SEVDA KARACA DEMİR (Gaziantep) - Teşekkür ediyorum.

Şimdi, burada dinliyoruz, gerçekten hangi kapıyı açsalar yalan dolan, talan; insan utanıyor. Yani kılıfına bir şey uydurmaya çalışıyorsunuz, kılıfı da kendiniz dikiyorsunuz, kimsenin inanası yok.

Şimdi, zam oranlarını sözüm ona TÜİK verilerine göre belirliyorsunuz ama en başta TÜİK'in yalan söylediği herkes tarafından biliniyor artık. Bu ülkenin resmî istatistik ve veri kurumu halkın aklıyla oynuyor. Herkes ne yaşadığının farkında ama TÜİK halka "Siz aslında bunu yaşamıyorsunuz." diyor. "Temel tüketim maddeleri, kiralar, ulaşım, enerji aslında pahalanmadı." diyor, siz de gelip burada bunu tekrar ediyorsunuz. Şimdi, bakın, bu memlekete kendisini ait hisseden tek bir halk kesimi kalmadı arkadaşlar; yerlisi, yabancısı dâhil. Yalnızca sömürücüler, sizin temsil ettikleriniz "Benim devletim." diyebiliyor bu devlete çünkü bu devlet, tepeden tırnağa her kurumuyla sizin sayenizde sadece onlara hizmet ediyor. Çünkü rakamlar bir tek onlara hizmet ediyor, bir tek onların lehine işliyor. Dövizler, eurolar onların cebine giriyor, halka sıktırdığınız kemer de onların elinde ve her krizde onlara reçeteniz hazır ama halkın reçetesinde acı ilaçtan başka hiçbir şey yok.

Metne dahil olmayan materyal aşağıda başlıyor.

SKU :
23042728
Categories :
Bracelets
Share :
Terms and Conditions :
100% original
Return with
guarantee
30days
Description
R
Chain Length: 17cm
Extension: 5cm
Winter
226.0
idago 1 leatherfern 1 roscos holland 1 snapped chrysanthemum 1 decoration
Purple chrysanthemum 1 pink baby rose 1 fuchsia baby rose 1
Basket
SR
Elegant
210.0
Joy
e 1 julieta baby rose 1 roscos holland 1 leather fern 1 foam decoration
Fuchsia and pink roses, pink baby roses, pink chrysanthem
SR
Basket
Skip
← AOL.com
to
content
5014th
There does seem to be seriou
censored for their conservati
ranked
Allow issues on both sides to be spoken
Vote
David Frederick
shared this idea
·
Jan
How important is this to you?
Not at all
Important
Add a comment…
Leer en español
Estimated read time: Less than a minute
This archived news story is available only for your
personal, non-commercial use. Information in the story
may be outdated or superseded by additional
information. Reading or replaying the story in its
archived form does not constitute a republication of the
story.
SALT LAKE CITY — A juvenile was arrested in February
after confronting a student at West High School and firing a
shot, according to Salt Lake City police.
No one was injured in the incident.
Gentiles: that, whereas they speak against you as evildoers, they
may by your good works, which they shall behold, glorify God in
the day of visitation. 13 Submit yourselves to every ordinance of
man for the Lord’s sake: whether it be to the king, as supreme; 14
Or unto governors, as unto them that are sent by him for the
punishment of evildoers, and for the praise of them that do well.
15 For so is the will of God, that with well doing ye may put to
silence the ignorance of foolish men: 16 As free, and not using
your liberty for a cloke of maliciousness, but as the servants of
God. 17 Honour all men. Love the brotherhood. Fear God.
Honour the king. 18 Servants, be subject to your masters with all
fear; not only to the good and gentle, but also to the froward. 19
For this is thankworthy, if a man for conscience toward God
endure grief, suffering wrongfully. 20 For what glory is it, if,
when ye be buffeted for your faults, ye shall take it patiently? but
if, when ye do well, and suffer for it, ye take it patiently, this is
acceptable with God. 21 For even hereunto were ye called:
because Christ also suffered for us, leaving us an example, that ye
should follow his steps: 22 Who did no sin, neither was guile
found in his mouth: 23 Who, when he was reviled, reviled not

Şimdi, bu sene, bu rakamlarla siz emekliliğe sıtma bile gösteremediniz sıtma bile: direkt ölüm. Yasada olmasa onu da artırmayacağınız yaptığınız kuruş hesabından belli: 14.469 lirayı 470'e bile yuvarlayamamışsınız siz. Emekliye açıkça "Bizden size 1 liralık bile hayır gelmez." diyorsunuz burada. Bugün emeklinin derdinin umurunuzda bile olmadığını herkes biliyor. Bakın, size oy veren emekliler de biliyor, görüyor. Hatta o kadar umurunuzda değil ki emekliler, planlamanızı zam ocak ayına yetişsin diye bile yapmadınız siz. Üç kuruşluk zam yaptınız, onu da şubatta görecek emekliler. TÜİK söylemez ama şubatta her şey ocaktan daha pahalı olacak, lütfettiğiniz o üç kuruş da buhar olup gidecek.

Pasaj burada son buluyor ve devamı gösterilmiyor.